[108] Rev. C. F. Andrews, The Renaissance in India, p. 4 (London, 1911). For other similar accounts of the effect of the Russo-Japanese War upon Oriental peoples generally, see A. M. Low, "Egyptian Unrest," The Forum, October, 1906; F. Farjanel, "Le Japon et l'Islam," Revue du Monde musulman, November, 1906; "Oriental Ideals as Affected by the Russo-Japanese War," American Review of Reviews, February, 1905; A. Vambéry, "Japan and the Mahometan World," Nineteenth Century and After, April, 1905; Yahya Siddyk, op. cit., p. 42.
[109] A. Vambéry, "An Approach between Moslems and Buddhists," Nineteenth Century and After, April, 1912.
[110] For the effect of the war on Asia and Africa, see A. Demangeon, Le Déclin de l'Europe (Paris, 1920); H. M. Hyndman, The Awakening of Asia (New York, 1919); E. D. Morel, The Black Man's Burden (New York, 1920); F. B. Fisher, India's Silent Revolution (New York, 1919); also, my Rising Tide of Color against White World-Supremacy.
CHAPTER IV
POLITICAL CHANGE
The Orient's chief handicap has been its vicious political tradition. From earliest times the typical form of government in the East has been despotism—the arbitrary rule of an absolute monarch, whose subjects are slaves, holding their goods, their honours, their very lives, at his will and pleasure. The sole consistent check upon Oriental despotism has been religion. Some critics may add "custom"; but it amounts to the same thing, for in the East custom always acquires a religious sanction. The mantle of religion of course covers its ministers, the priests forming a privileged caste. But, with these exceptions, Oriental despotism has usually known no bounds; and the despot, so long as he respected religion and the priesthood, has been able to act pretty much as he chose. In the very dawn of history we see Pharaoh exhausting all Egypt to gratify his whim for a colossal pyramid tomb, and throughout history Oriental life has been cursed by this fatal political simplicity.
Now manifold human experience has conclusively proved that despotism is a bad form of government in the long run. Of course there is the legendary "benevolent despot"—the "father of his people," surrounded by wise counsellors and abolishing evils by a nod or a stroke of the pen. That is all very well in a fairy-tale. But in real life the "benevolent despot" rarely happens and still more rarely succeeds himself. The "father of his people" usually has a pompous son and a vicious grandson, who bring the people to ruin. The melancholy trinity—David, Solomon, Rehoboam—has reappeared with depressing regularity throughout history.

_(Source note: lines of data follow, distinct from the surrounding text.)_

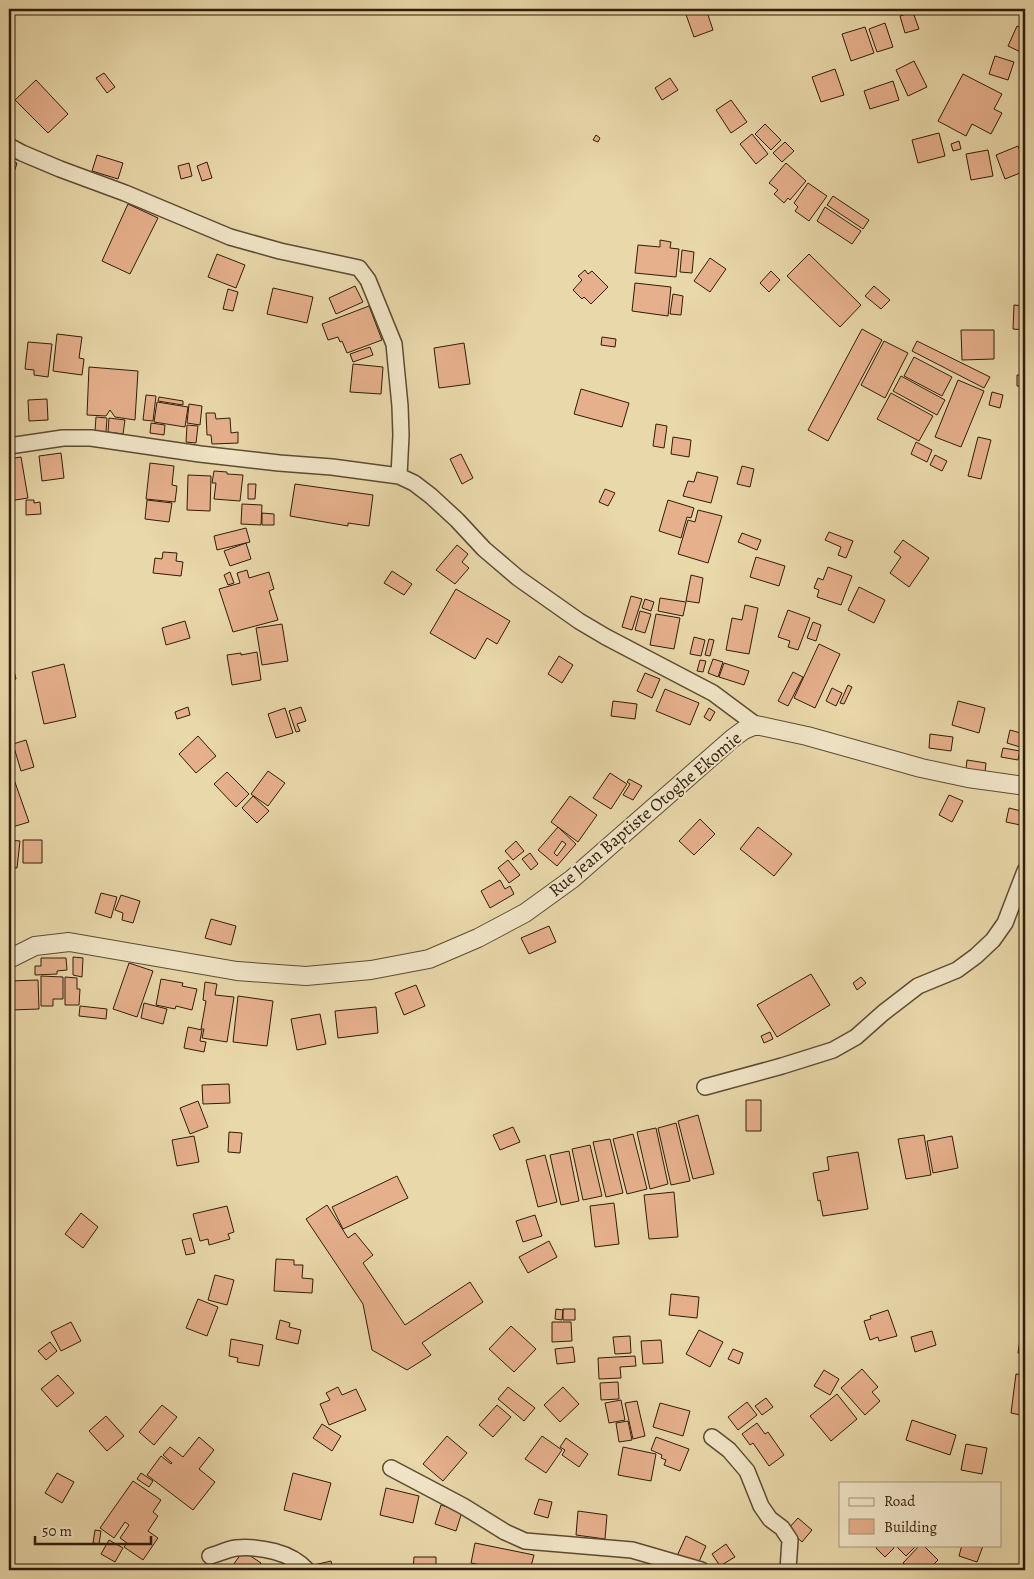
<svg xmlns="http://www.w3.org/2000/svg" width="1034" height="1579" font-family="Alegreya,serif">
<style>
.building{fill:#e6b08c;stroke:#301c09;fill-rule:evenodd}
.lines{fill:none;stroke-linecap:round;stroke-linejoin:round}
.minor-casing{stroke:#5e4b31;stroke-width:18}
.tertiary-casing{stroke:#5e4b31;stroke-width:20}
.minor{stroke:#f1e6c8;stroke-width:15}
.tertiary{stroke:#f1e6c8;stroke-width:18}
.labels{text-anchor:middle;stroke-width:4;stroke-linejoin:round;paint-order:stroke}
.street-label{font-size:18px;fill:#301c09;stroke:#f1e6c8}
</style>
<rect width="100%" height="100%" fill="#e9d8aa"/>
<filter id="stains"><feTurbulence type="fractalNoise" baseFrequency=".004" numOctaves="4"/><feColorMatrix values="0 0 0 0 .2 0 0 0 0 .09 0 0 0 0 .02 0 0 0 .5 -.17"/></filter>
<radialGradient id="worn" r=".72"><stop offset=".6" stop-color="#630" stop-opacity="0"/><stop offset="1" stop-color="#630" stop-opacity=".3"/></radialGradient>
<path class="building" d="M602 9H615L607 15Z
M684 9H706L713 30 694 37Z
M839 9H855L841 14Z
M913 12 919 29 905 33 900 16Z
M885 23 893 47 877 52 869 29Z
M1017 26 1025 30V54L1008 46Z
M865 27 874 53 851 61 842 34Z
M995 56 1014 62 1008 80 989 74Z
M914 61 927 87 908 96 896 70Z
M835 69 844 95 821 102 812 77Z
M104 73 115 87 107 93 96 78Z
M963 74 1002 94 994 109 1002 113 991 134 972 124 966 136 938 121Z
M670 78 678 90 662 100 655 88Z
M36 80 68 114 48 133 15 100Z
M893 81 899 100 870 109 864 91Z
M731 100 747 122 731 133 716 110Z
M765 124 781 140 771 150 755 134Z
M939 133 945 156 918 163 912 140Z
M752 134 768 154 756 164 740 144Z
M596 135 600 138 598 142 593 140Z
M959 141 961 149 953 151 951 144Z
M785 142 794 151 782 162 773 153Z
M1018 146 1025 164V171L1005 179 996 155Z
M988 150 993 176 971 180 966 154Z
M97 155 123 163 118 179 92 171Z
M9 161 17 163 12 179 9 178Z
M207 162 212 178 202 181 197 166Z
M189 163 192 176 181 179 178 166Z
M786 163 806 181 790 200 788 198 784 203 774 194 778 190 769 183Z
M808 183 827 196 809 221 795 211 798 207 794 203Z
M833 196 869 220 863 229 827 205Z
M128 204 158 218 130 274 102 261Z
M825 207 861 231 852 244 817 221Z
M660 240 671 242 670 248 679 249 676 277 635 273 638 245 660 247Z
M682 250 694 252 692 273 680 272Z
M217 254 245 265 236 288 208 277Z
M809 254 861 305 840 327 787 276Z
M710 258 726 269 710 292 694 281Z
M585 270 588 274 592 271 608 287 591 304 584 297 582 299 573 290 582 280 578 276Z
M771 271 780 280 769 292 760 283Z
M635 283 671 287 668 316 632 311Z
M355 286 363 302 336 314 329 298Z
M874 286 890 300 881 309 865 296Z
M273 288 313 297 307 323 267 314Z
M228 289 238 292 233 311 223 309Z
M673 294 683 296 681 315 670 314Z
M1014 305 1025 306V330L1013 329Z
M369 306 382 340 347 353 342 341 340 342 338 337 328 340 322 324Z
M862 329 882 340 828 441 808 430Z
M961 330H994V359L962 360Z
M57 334 82 337 79 358 84 359 82 375 53 371Z
M602 337 616 339 615 347 601 345Z
M884 341 908 353 885 398 861 385Z
M917 341 990 377 984 388 912 351Z
M28 342 52 344 48 377 34 375V370L25 369Z
M464 343 470 384 439 388 434 348Z
M370 347 373 355 353 362 350 354Z
M914 357 952 377 942 396 904 376Z
M353 364 383 367 381 394 350 392Z
M89 367 138 371 135 420 115 417 110 410 106 416 87 415Z
M1017 375H1025V387L1017 386Z
M901 376 945 400 937 415 893 391Z
M958 380 984 391 961 447 935 437Z
M581 389 629 403 622 427 574 414Z
M992 392 1003 395 1000 408 989 405Z
M891 393 933 416 919 441 877 419Z
M146 395 156 396 153 421 143 420Z
M159 397 183 401V405L158 401Z
M47 399 48 420 29 421 28 400Z
M157 402 188 407 185 427 154 422Z
M189 404 202 406 200 425 187 423Z
M206 413H215L216 419 230 418 231 433 238 432V443L212 444 211 435H207Z
M96 417 107 418 106 432 95 431Z
M109 418 125 420 123 434 108 432Z
M151 423 165 425 164 435 150 433Z
M656 424 667 426 664 448 653 446Z
M187 425 198 426 196 443 186 442Z
M673 437 691 440 689 457 671 454Z
M978 437 991 440 981 479 968 476Z
M916 442 932 450 927 462 911 454Z
M61 453 64 478 42 481 39 456Z
M461 454 473 478 462 484 450 459Z
M935 455 947 461 942 471 930 465Z
M21 457 28 498 9 501V459Z
M150 463 174 466 172 485 177 486 175 502 146 499Z
M742 466 754 469 750 487 737 484Z
M214 471 227 472V474L243 475 240 501 214 499 216 483H212Z
M697 472 718 477 711 503 683 496 688 481 694 482Z
M188 475 211 476 210 511 187 510Z
M248 484H256L255 499H248Z
M295 484 373 495 369 526 348 523V526L290 516Z
M605 489 615 493 608 506 599 502Z
M26 500H34V503L40 502 41 514 26 515Z
M147 500 172 503 169 522 145 519Z
M668 500 694 508 691 518 687 517 681 538 659 531Z
M242 504 262 505 261 525 241 524Z
M698 510 722 516 708 563 678 554 688 520 695 522Z
M262 513 274 514V525H262Z
M246 528 250 542 217 550 214 536Z
M829 532 853 541 846 558 838 555 841 547 825 540Z
M742 533 761 540 757 550 738 542Z
M903 540 929 558 909 587 890 573 901 557 894 552Z
M246 543 251 559 230 566 224 551Z
M457 545 468 554 462 562 469 568 455 584 436 570Z
M163 552 177 553 176 561 183 562 181 576 153 573 155 558 162 559Z
M756 557 785 566 779 586 750 577Z
M828 567 852 576 841 605 817 597 819 590 814 588 818 578 823 580Z
M247 570 249 578 269 572 274 589 269 591 278 620 233 632 219 589 240 583 237 573Z
M392 571 412 584 404 595 384 583Z
M230 572 234 583 228 585 224 575Z
M691 575 703 578 699 603 686 601Z
M859 587 885 600 874 623 848 610Z
M456 589 510 621 497 644 487 638 475 659 430 633Z
M631 596 642 599 632 630 622 627Z
M660 598 686 602 683 616 658 611Z
M645 599 654 602 651 611 642 608Z
M745 605 758 608 749 654 726 650 732 618 742 620Z
M788 610 810 618 798 650 788 647 790 641 778 637Z
M640 611 651 614 645 633 635 630Z
M656 614 680 618 674 649 650 645Z
M185 621 190 638 166 645 162 628Z
M813 622 821 625 816 641 807 638Z
M282 624 288 661 262 665 256 628Z
M694 637 705 640 701 656 690 654Z
M709 639 714 640 710 656 705 655Z
M819 644 840 654 815 708 794 698Z
M257 652 261 680 232 685 227 655 241 653V655Z
M9 653H10L16 679 9 681Z
M559 656 573 665 562 683 548 674Z
M713 659 723 662 718 677 708 673Z
M700 660 706 661 703 672 697 671Z
M724 663 749 671 744 685 719 677Z
M64 664 76 717 44 724 32 672Z
M793 672 803 677 788 706 778 701Z
M645 673 660 679 652 698 637 691Z
M848 685 852 687 844 704 840 703Z
M832 688 842 693 836 706 826 701Z
M665 689 699 703 690 725 656 711Z
M613 701 637 704 635 719 611 716Z
M958 701 985 708 979 733 952 725Z
M188 707 190 715 177 719 175 712Z
M301 707 306 721 297 724 300 731 296 732 289 711Z
M285 708 293 733 276 738 268 714Z
M709 708 715 712 710 721 704 717Z
M1010 730 1024 734 1020 747 1007 743Z
M930 734 953 737 951 751 929 748Z
M198 736 216 756 196 773 179 754Z
M26 740 34 767 21 771 13 744Z
M1003 748 1020 751 1018 760 1001 757Z
M967 760 986 763 985 772 966 769Z
M11 771 29 822 9 828V772Z
M268 771 285 783 268 806 251 794Z
M227 772 249 794 236 807 214 784Z
M610 773 627 784 611 809 593 798Z
M629 779 642 786 633 800 623 795 630 784 627 782Z
M949 795 963 801 952 822 939 815Z
M253 796 269 811 257 823 242 808Z
M570 796 597 815 578 842 551 822Z
M1009 808 1025 812V826L1006 822Z
M700 819 715 834 694 855 679 841Z
M558 827 576 844 557 866 538 850ZM562 841 566 844 557 856 554 853Z
M758 827 792 854 774 876 740 849Z
M9 840 20 841 17 868 9 867Z
M23 840H42V863H23Z
M516 841 524 851 513 860 505 851Z
M530 853 538 864 531 870 522 859Z
M508 860 520 875 509 883 498 868Z
M500 880 505 889 510 886 514 894 490 908 481 891Z
M101 893 117 897 111 918 95 913Z
M121 895 140 901 133 923 122 920 123 913 115 910Z
M211 919 236 926 231 945 205 938Z
M549 926 556 942 529 954 521 938Z
M73 957 83 958 82 977 73 975Z
M41 958H66L67 970 57 971V974L35 975V966H41Z
M129 963 153 971 137 1017 113 1009Z
M811 974 830 1005 777 1037 757 1005Z
M41 976 63 977V999H53V1006H41Z
M65 977 77 978V989H80L79 1005H65Z
M861 977 866 983 857 990 853 983Z
M161 979 183 983 182 986 197 989 192 1010 176 1006 175 1009 156 1005Z
M38 980 39 1009 11 1010 9 981Z
M205 982 217 984 215 995 234 997 227 1042 202 1038 204 1029H201L206 1001 203 1000Z
M416 985 425 1006 404 1015 395 993Z
M238 996 273 1001 267 1046 233 1042Z
M144 1003 167 1009 163 1024 141 1018Z
M80 1006 107 1009 106 1019 79 1016Z
M376 1007 378 1033 338 1038 335 1011Z
M320 1014 326 1044 297 1050 291 1019Z
M188 1027 202 1030 200 1041 206 1042 204 1052 184 1048Z
M770 1032 773 1039 764 1043 761 1036Z
M229 1084 230 1103 203 1104 202 1085Z
M746 1100H761V1131H746Z
M198 1101 208 1127 190 1134 180 1108Z
M698 1115 714 1174 693 1179 678 1121Z
M676 1123 690 1181 671 1185 658 1128Z
M513 1127 520 1142 500 1150 493 1135Z
M656 1128 668 1184 650 1189 637 1132Z
M229 1132 242 1133 240 1153 228 1152Z
M633 1134 647 1189 627 1194 613 1139Z
M924 1135 931 1175 906 1179 898 1139Z
M194 1136 199 1162 177 1166 172 1140Z
M952 1136 958 1168 933 1173 927 1141Z
M610 1139 623 1193 606 1197 593 1142Z
M590 1145 602 1196 583 1200 572 1149Z
M569 1151 579 1201 561 1205 550 1155Z
M858 1152 868 1209 823 1216 820 1200 818 1201 813 1173 829 1170 827 1157Z
M545 1155 557 1202 538 1207 526 1160Z
M397 1176 408 1198 343 1229 332 1207Z
M674 1192 678 1237 649 1239 644 1195Z
M614 1203 619 1244 595 1247 590 1206Z
M327 1205 348 1238 355 1233 373 1255 363 1263 405 1325 470 1282 483 1302 422 1343 431 1355 407 1370 372 1350 363 1304 306 1219Z
M227 1206 234 1232 228 1234 230 1239 209 1245 208 1239 200 1241 193 1214Z
M81 1213 98 1227 83 1248 65 1234Z
M535 1215 542 1236 523 1242 516 1221Z
M191 1238 195 1253 186 1255 182 1240Z
M549 1241 557 1257 528 1273 519 1257Z
M276 1259 294 1260V1265H303L302 1278 313 1279 312 1293 274 1291Z
M215 1275 234 1280 227 1305 208 1300Z
M671 1294 699 1297 697 1318 669 1315Z
M198 1299 218 1307 207 1336 186 1328Z
M556 1309 563 1310 562 1320 555 1319Z
M563 1309H575V1320H563Z
M888 1310 897 1336 879 1341 878 1337 870 1340 864 1321 871 1319 870 1316Z
M280 1320 290 1323 289 1327 301 1330 298 1344 276 1339Z
M71 1322 81 1341 61 1351 51 1332Z
M552 1322H571L572 1341 552 1342Z
M511 1326 536 1349 514 1372 489 1349Z
M1022 1326H1025V1354L1018 1353Z
M699 1330 723 1342 710 1367 686 1354Z
M932 1331 936 1345 915 1352 911 1337Z
M630 1336 631 1353 615 1354 613 1337Z
M231 1339 263 1345 259 1366 237 1362 238 1358 229 1356Z
M661 1340 663 1363 643 1364 641 1341Z
M50 1342 57 1351 46 1360 38 1351Z
M573 1347 575 1362 557 1364 555 1349Z
M733 1349 743 1353 739 1364 728 1359Z
M635 1356 636 1366 620 1367 621 1378 599 1379 598 1358Z
M862 1369 878 1387 872 1392 880 1401 865 1415 841 1388Z
M824 1370 839 1379 830 1395 814 1386Z
M1016 1374 1025 1375V1416L1011 1413Z
M58 1375 74 1393 57 1407 41 1389Z
M618 1382 619 1399 601 1400 600 1383Z
M338 1387 342 1395 356 1389 366 1410 329 1425 320 1404 330 1400 326 1393Z
M508 1387 535 1408 524 1421 498 1399Z
M563 1387 579 1404 560 1422 544 1405Z
M837 1394 857 1419 831 1441 810 1416Z
M766 1398 773 1407 762 1415 755 1406Z
M621 1400 625 1420 609 1423 605 1403Z
M637 1401 645 1436 633 1439 625 1403Z
M747 1402 757 1415 738 1430 728 1417Z
M660 1403 690 1411 683 1436 653 1427Z
M162 1405 177 1417 154 1445 139 1432Z
M497 1405 511 1417 493 1437 479 1425Z
M106 1416 124 1436 107 1451 89 1431Z
M912 1420 956 1435 950 1455 906 1440Z
M628 1421 632 1440 619 1442 616 1423Z
M757 1423 765 1434 768 1432 784 1455 769 1466 753 1443 750 1445 742 1434Z
M322 1424 341 1436 332 1451 313 1438Z
M447 1436 467 1453 443 1481 423 1464Z
M542 1436 562 1450 546 1473 525 1459Z
M199 1437 214 1450 199 1469 215 1482 193 1510 147 1475 161 1456 171 1464 172 1463 163 1455 170 1447 183 1457Z
M656 1437 689 1449 680 1471 664 1465 666 1460 661 1458 662 1455 651 1450Z
M566 1438 588 1454 579 1467 562 1455 565 1450 560 1447Z
M966 1444 987 1448 982 1474 961 1470Z
M623 1447 656 1454 651 1481 618 1475Z
M57 1473 74 1482 62 1503 45 1493Z
M141 1473 153 1481 149 1487 137 1479Z
M293 1473 331 1483 321 1520 284 1510Z
M133 1481 161 1500 153 1512 158 1516 148 1531 158 1538 143 1560 124 1547 127 1543 120 1538 129 1525 125 1522 114 1538 100 1528Z
M386 1488 419 1496 413 1523 380 1515Z
M539 1499 552 1502 548 1518 534 1514Z
M441 1505 462 1512 456 1531 435 1524Z
M578 1511 607 1515 605 1539 576 1535Z
M798 1518 812 1530 802 1542 788 1529Z
M95 1530 101 1531 99 1544 93 1543Z
M686 1536 706 1546 697 1566 677 1556Z
M109 1540 123 1548 115 1562 101 1554Z
M475 1543 534 1555 530 1570H505L471 1563Z
M726 1544 735 1557 720 1566 712 1554Z
M879 1545H891L894 1548 885 1557 876 1548Z
M895 1545H917L906 1556Z
M920 1545H923L938 1560 928 1570H911L903 1563Z
M962 1545 983 1546 977 1562 959 1556Z
M243 1551 261 1563 256 1570H234L231 1568Z
M414 1557H436V1570H413Z
M331 1561 333 1570H315L314 1565Z
M472 1564 492 1568V1570H470Z"/>
<g class="lines">
<g class="minor-casing">
<path id="minor" d="M9 146 22 153 60 169 125 193 230 237 280 251 359 268 368 280 394 344 400 406 401 435 399 476
M9 446 63 438H91L200 454 279 463 332 467 399 476 414 483 431 496 457 520 484 549 518 578 579 621 606 637 713 693 756 725
M705 1087 782 1066 833 1050 856 1037 883 1013 918 986 957 970 976 956 993 940 1005 923 1025 871
M712 1437 729 1450 747 1471 761 1506 770 1519 782 1528 790 1540 788 1570
M391 1468 463 1506 505 1532 525 1541 632 1550 701 1570
M210 1556C218 1554 228 1549 236 1548 260 1546 291 1552 307 1570"/>
</g>
<g class="tertiary-casing">
<path id="tertiary" d="M9 959 35 946 69 942 237 971 306 976 371 970 429 959 478 938 525 913 572 879 733 738 744 730 756 725 807 736 921 768 968 778 1025 786"/>
</g>
<use href="#minor" class="minor"/>
<use href="#tertiary" class="tertiary"/>
</g>
<g class="labels">
<g class="street-label">
<text transform="translate(645 814) rotate(-40)" y="6">Rue Jean Baptiste Otoghe Ekomie</text>
</g>
</g>
<rect width="1034" height="1579" fill="none" stroke="#e9d8aa" stroke-width="30"/>
<rect x="10" y="10" width="1014" height="1559" fill="none" stroke="#301c09" stroke-width="2.5"/>
<rect x="15" y="15" width="1004" height="1549" fill="none" stroke="#301c09"/>
<rect x="839" y="1482" width="162" height="65" fill="#f1e6c8" stroke="#a4957c"/>
<rect x="849" y="1498" width="25" height="8" fill="#f1e6c8" stroke="#a4957c"/>
<text x="884" y="1506" font-size="15" fill="#301c09">Road</text>
<rect x="849" y="1519" width="25" height="15" fill="#e6b08c" stroke="#a4957c"/>
<text x="884" y="1532" font-size="15" fill="#301c09">Building</text>
<path d="M35 1536v8h116v-8" fill="none" stroke="#301c09" stroke-width="2.5"/>
<text x="42" y="1536" font-size="15" fill="#301c09" stroke="#f1e6c8" stroke-width="4" paint-order="stroke">50 m</text>
<rect width="100%" height="100%" filter="url(#stains)"/>
<rect width="100%" height="100%" fill="url(#worn)"/>
</svg>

Furthermore, even the benevolent despot has his limitations. The trouble with all despots, good or bad, is that their rule is entirely personal. Everything, in the last analysis, depends on the despot's personal will. Nothing is fixed or certain. The benevolent despot himself may discard his benevolence overnight, and the fate of an empire may be jeopardized by the monarch's infatuation for a woman or by an upset in his digestion.